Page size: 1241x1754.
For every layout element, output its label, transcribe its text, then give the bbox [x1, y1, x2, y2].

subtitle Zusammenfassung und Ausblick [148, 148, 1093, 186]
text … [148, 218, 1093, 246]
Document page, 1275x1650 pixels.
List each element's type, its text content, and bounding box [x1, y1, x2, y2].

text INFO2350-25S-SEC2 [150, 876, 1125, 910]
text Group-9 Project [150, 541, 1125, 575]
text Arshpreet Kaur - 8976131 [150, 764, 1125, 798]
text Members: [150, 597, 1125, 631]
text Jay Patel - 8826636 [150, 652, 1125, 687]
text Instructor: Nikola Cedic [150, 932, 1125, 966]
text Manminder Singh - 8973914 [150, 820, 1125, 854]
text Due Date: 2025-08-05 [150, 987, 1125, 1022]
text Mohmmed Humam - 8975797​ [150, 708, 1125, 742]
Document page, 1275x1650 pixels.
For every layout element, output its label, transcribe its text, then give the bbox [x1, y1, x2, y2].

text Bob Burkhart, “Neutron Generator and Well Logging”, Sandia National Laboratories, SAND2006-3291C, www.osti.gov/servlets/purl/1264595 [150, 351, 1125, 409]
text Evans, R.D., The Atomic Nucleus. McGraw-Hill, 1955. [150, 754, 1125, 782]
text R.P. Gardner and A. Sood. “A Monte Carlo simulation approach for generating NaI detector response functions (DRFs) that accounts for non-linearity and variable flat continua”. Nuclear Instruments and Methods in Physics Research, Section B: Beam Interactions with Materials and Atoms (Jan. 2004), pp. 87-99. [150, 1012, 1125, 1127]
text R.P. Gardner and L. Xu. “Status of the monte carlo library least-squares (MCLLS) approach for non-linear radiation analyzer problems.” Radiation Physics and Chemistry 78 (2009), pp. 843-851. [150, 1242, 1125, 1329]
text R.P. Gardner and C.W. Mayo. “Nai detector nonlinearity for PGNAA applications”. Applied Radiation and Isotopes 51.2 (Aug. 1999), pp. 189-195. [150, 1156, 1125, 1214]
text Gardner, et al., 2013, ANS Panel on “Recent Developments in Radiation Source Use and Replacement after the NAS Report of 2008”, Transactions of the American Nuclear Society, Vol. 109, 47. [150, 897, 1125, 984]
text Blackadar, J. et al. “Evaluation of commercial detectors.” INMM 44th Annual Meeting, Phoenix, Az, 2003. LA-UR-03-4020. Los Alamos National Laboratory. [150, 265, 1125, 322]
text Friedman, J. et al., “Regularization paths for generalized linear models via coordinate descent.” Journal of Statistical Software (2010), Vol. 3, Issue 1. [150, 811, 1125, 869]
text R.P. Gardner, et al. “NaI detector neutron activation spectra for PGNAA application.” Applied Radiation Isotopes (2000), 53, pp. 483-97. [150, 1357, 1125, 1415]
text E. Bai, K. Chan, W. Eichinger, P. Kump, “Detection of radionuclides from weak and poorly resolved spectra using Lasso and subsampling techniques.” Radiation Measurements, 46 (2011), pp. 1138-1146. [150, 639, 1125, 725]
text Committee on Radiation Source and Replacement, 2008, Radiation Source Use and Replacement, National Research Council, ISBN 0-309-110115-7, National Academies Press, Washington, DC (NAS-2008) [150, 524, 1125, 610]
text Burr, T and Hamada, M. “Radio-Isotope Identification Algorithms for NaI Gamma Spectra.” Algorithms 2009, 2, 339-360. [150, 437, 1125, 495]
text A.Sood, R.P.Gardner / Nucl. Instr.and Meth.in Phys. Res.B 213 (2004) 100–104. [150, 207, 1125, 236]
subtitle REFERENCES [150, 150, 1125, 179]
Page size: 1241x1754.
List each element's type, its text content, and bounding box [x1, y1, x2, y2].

Assignment: Everything in the listing should be given again word for word.

Your solution:
Page size: 1241x1754.
For every layout element, output its label, transcribe its text, then give the bbox [x1, y1, x2, y2].

subtitle Zusammenfassung und Ausblick [148, 148, 1093, 186]
text … [148, 218, 1093, 246]
Document page, 1275x1650 pixels.
List each element's type, its text content, and bounding box [x1, y1, x2, y2].

text INFO2350-25S-SEC2 [150, 876, 1125, 910]
text Group-9 Project [150, 541, 1125, 575]
text Arshpreet Kaur - 8976131 [150, 764, 1125, 798]
text Members: [150, 597, 1125, 631]
text Jay Patel - 8826636 [150, 652, 1125, 687]
text Instructor: Nikola Cedic [150, 932, 1125, 966]
text Manminder Singh - 8973914 [150, 820, 1125, 854]
text Due Date: 2025-08-05 [150, 987, 1125, 1022]
text Mohmmed Humam - 8975797​ [150, 708, 1125, 742]
Document page, 1275x1650 pixels.
For every layout element, output its label, transcribe its text, then give the bbox [x1, y1, x2, y2].

text Bob Burkhart, “Neutron Generator and Well Logging”, Sandia National Laboratories, SAND2006-3291C, www.osti.gov/servlets/purl/1264595 [150, 351, 1125, 409]
text Evans, R.D., The Atomic Nucleus. McGraw-Hill, 1955. [150, 754, 1125, 782]
text R.P. Gardner and A. Sood. “A Monte Carlo simulation approach for generating NaI detector response functions (DRFs) that accounts for non-linearity and variable flat continua”. Nuclear Instruments and Methods in Physics Research, Section B: Beam Interactions with Materials and Atoms (Jan. 2004), pp. 87-99. [150, 1012, 1125, 1127]
text R.P. Gardner and L. Xu. “Status of the monte carlo library least-squares (MCLLS) approach for non-linear radiation analyzer problems.” Radiation Physics and Chemistry 78 (2009), pp. 843-851. [150, 1242, 1125, 1329]
text R.P. Gardner and C.W. Mayo. “Nai detector nonlinearity for PGNAA applications”. Applied Radiation and Isotopes 51.2 (Aug. 1999), pp. 189-195. [150, 1156, 1125, 1214]
text Gardner, et al., 2013, ANS Panel on “Recent Developments in Radiation Source Use and Replacement after the NAS Report of 2008”, Transactions of the American Nuclear Society, Vol. 109, 47. [150, 897, 1125, 984]
text Blackadar, J. et al. “Evaluation of commercial detectors.” INMM 44th Annual Meeting, Phoenix, Az, 2003. LA-UR-03-4020. Los Alamos National Laboratory. [150, 265, 1125, 322]
text Friedman, J. et al., “Regularization paths for generalized linear models via coordinate descent.” Journal of Statistical Software (2010), Vol. 3, Issue 1. [150, 811, 1125, 869]
text R.P. Gardner, et al. “NaI detector neutron activation spectra for PGNAA application.” Applied Radiation Isotopes (2000), 53, pp. 483-97. [150, 1357, 1125, 1415]
text E. Bai, K. Chan, W. Eichinger, P. Kump, “Detection of radionuclides from weak and poorly resolved spectra using Lasso and subsampling techniques.” Radiation Measurements, 46 (2011), pp. 1138-1146. [150, 639, 1125, 725]
text Committee on Radiation Source and Replacement, 2008, Radiation Source Use and Replacement, National Research Council, ISBN 0-309-110115-7, National Academies Press, Washington, DC (NAS-2008) [150, 524, 1125, 610]
text Burr, T and Hamada, M. “Radio-Isotope Identification Algorithms for NaI Gamma Spectra.” Algorithms 2009, 2, 339-360. [150, 437, 1125, 495]
text A.Sood, R.P.Gardner / Nucl. Instr.and Meth.in Phys. Res.B 213 (2004) 100–104. [150, 207, 1125, 236]
subtitle REFERENCES [150, 150, 1125, 179]
Page size: 1241x1754.
List each element's type, its text content, and bounding box [x1, y1, x2, y2].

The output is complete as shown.